◆ About this exercise ◆
Would you write out, word for word, each line of the records below from the top through the one holding "Campanhas de descontos !"?

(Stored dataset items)

******************************

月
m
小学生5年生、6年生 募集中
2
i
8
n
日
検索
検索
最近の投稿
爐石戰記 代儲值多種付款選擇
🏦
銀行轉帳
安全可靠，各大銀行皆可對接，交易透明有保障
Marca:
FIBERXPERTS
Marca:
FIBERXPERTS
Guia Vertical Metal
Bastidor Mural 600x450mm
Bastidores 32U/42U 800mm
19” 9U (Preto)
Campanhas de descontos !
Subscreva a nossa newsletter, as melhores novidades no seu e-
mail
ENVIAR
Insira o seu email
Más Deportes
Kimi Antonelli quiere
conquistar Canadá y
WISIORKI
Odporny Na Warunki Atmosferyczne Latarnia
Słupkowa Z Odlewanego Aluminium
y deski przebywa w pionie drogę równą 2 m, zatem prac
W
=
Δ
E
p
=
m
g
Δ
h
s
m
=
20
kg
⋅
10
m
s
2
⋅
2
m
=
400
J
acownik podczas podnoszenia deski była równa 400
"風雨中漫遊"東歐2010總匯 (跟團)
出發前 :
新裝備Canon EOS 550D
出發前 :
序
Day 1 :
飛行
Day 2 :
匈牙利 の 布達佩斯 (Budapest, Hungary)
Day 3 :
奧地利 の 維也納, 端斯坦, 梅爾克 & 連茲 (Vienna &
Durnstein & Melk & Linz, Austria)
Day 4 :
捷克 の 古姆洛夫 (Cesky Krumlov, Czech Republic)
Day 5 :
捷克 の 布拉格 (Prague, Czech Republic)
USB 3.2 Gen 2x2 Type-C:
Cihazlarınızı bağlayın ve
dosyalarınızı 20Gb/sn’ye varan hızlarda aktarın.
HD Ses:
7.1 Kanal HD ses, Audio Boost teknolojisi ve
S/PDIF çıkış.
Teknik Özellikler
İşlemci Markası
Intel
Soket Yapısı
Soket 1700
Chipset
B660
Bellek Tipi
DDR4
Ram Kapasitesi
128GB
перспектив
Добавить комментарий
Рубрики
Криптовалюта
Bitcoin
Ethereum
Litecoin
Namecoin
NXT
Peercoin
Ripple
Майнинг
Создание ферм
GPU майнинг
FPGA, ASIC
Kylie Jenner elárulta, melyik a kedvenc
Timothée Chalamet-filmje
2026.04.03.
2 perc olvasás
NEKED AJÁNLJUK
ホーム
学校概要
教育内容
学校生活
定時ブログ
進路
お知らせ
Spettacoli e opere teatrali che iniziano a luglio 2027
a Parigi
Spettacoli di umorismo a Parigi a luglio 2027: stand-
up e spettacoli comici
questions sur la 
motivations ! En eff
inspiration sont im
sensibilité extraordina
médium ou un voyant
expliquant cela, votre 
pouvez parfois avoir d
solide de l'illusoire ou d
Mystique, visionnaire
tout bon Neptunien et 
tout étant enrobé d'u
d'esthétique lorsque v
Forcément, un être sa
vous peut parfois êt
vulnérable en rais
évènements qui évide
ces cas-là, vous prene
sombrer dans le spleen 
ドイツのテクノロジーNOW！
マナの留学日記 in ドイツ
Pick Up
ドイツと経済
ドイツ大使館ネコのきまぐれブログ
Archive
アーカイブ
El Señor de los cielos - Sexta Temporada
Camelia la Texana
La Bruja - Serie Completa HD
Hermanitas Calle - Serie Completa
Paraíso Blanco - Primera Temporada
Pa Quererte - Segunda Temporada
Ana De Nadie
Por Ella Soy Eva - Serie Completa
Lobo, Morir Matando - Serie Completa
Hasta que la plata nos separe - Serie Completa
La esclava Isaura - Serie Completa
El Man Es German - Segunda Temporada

******************************

◆ Solution for this task ◆
月
m
小学生5年生、6年生 募集中
2
i
8
n
日
検索
検索
最近の投稿
爐石戰記 代儲值多種付款選擇
🏦
銀行轉帳
安全可靠，各大銀行皆可對接，交易透明有保障
Marca:
FIBERXPERTS
Marca:
FIBERXPERTS
Guia Vertical Metal
Bastidor Mural 600x450mm
Bastidores 32U/42U 800mm
19” 9U (Preto)
Campanhas de descontos !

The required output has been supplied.